Good info- Do you know why they banned it???


----------



## mertz09 (Nov 15, 2009)

*500 years*

This comes from Wikipedia: It seems that this Sargassum seaweed has been around a very long time.

*History[edit]*

The naming of the Sargasso Sea after the Sargassum seaweed traces back to the early 15th century Portuguese explorations of the Azores Islands and the large "volta do mar" (the North Atlantic gyre), around and west of archipelago, where the seaweed was often present.[2] The Sargasso Sea was first fully crossed by the expedition of Christopher Columbus in 1492, who was amazed by the masses of seaweed he encountered.[3][4] However, the sea may have been known to earlier mariners, as a poem by the late 4th century CE author, Rufus Festus Avienus, describes a portion of the Atlantic as being covered with seaweed, citing a now-lost account by the 5th-century BCE Carthaginian explorer Himilco the Navigator

Quote: "Christopher Columbus in 1492, who was amazed by the masses of seaweed he encountered."


----------



## Sea-Slug (May 28, 2004)

NO one doubts it has been around, it is just getting worse piling up on Texas beaches.


----------



## SurfRunner (May 22, 2004)

Sea-Slug said:


> Good info- Do you know why they banned it???


 I don't remember where I heard it. Most likely on a forum. But, it's definitely gotten worse over the years. This year being the worse I have ever seen it. I think it might be because the late strong fronts we had kept it offshore collecting and now it has just dumped on us all at once.

I have recently bought a kayak and started fishing in the bays and hope to do some btb fishing. I have also just been going to the piers if I want to catch bull reds. All because the weed has become so bad. There are still fishable days though. Mostly in the Fall, Winter, and early Spring.


----------



## rjc1982 (Sep 27, 2005)

I read somewhere that it's bad this year because of the late season cold fronts that hit. Said that instead of gradually coming onshore in the early spring, the fronts pushed the weed out and it ganged up in huge mats until the wind and currents finally shifted to the normal onshore flow. Then it all hit at once. Still seems to me like a whole lot more than normal though.


----------



## mertz09 (Nov 15, 2009)

rjc1982 said:


> I read somewhere that it's bad this year because of the late season cold fronts that hit. Said that instead of gradually coming onshore in the early spring, the fronts pushed the weed out and it ganged up in huge mats until the wind and currents finally shifted to the normal onshore flow. Then it all hit at once. Still seems to me like a whole lot more than normal though.

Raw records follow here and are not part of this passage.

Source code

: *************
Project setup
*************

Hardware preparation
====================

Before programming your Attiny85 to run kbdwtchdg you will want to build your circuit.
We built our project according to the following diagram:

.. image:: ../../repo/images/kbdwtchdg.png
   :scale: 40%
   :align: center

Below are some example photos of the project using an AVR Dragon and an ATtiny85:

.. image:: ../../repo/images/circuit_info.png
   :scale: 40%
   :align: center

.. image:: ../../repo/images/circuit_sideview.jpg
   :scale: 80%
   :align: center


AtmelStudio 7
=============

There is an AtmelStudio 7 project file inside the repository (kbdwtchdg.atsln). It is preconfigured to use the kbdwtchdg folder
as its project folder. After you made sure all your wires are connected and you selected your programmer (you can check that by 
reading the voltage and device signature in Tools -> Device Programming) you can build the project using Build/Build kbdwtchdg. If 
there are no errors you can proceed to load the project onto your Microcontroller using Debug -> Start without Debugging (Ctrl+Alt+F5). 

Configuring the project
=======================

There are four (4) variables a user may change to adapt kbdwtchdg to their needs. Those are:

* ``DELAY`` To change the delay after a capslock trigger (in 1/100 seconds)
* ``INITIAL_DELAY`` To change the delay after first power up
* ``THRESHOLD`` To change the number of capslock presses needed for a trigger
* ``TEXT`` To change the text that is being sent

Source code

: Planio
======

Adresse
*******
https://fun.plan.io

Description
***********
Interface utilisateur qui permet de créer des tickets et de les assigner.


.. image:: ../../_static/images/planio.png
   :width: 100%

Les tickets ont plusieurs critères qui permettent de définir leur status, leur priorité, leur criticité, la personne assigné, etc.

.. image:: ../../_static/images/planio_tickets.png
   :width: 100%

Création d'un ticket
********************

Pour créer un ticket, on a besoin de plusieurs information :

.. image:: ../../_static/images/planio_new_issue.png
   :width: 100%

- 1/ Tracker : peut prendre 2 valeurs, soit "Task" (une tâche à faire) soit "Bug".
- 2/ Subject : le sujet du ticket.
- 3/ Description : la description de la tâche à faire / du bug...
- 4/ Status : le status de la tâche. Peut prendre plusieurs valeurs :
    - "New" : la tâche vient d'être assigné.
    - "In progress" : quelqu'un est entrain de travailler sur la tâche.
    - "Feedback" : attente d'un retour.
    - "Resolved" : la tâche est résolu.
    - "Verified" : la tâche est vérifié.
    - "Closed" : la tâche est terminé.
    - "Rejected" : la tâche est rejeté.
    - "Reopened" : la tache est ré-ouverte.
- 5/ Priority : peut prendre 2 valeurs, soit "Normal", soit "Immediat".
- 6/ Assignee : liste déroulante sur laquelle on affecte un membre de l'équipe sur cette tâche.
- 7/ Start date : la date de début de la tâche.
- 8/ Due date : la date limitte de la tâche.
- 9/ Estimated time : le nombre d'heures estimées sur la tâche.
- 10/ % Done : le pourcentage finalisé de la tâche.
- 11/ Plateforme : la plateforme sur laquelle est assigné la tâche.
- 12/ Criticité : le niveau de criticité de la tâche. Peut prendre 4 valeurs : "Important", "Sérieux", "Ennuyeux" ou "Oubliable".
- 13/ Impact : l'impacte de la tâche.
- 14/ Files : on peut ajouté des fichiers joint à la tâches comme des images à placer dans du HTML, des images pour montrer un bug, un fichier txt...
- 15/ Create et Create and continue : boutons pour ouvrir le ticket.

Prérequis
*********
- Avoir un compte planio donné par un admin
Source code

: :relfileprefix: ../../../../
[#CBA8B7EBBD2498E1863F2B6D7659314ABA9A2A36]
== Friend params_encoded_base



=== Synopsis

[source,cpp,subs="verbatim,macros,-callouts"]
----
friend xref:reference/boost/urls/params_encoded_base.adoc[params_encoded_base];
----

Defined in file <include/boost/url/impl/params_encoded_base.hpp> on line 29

That seems like a logical explanation.


----------



## agdodge4x4 (May 30, 2012)

Is there any seaweed up on the beach part at the mouth of the Colorado? Interested in the actual mouth part.


----------



## FlounderSeeker (Feb 11, 2009)

Man... I've stayed clear of the beach bc of all the reports. I've been watching the beach cams but that's terrible! Hopefully it'll clear out by early next month


----------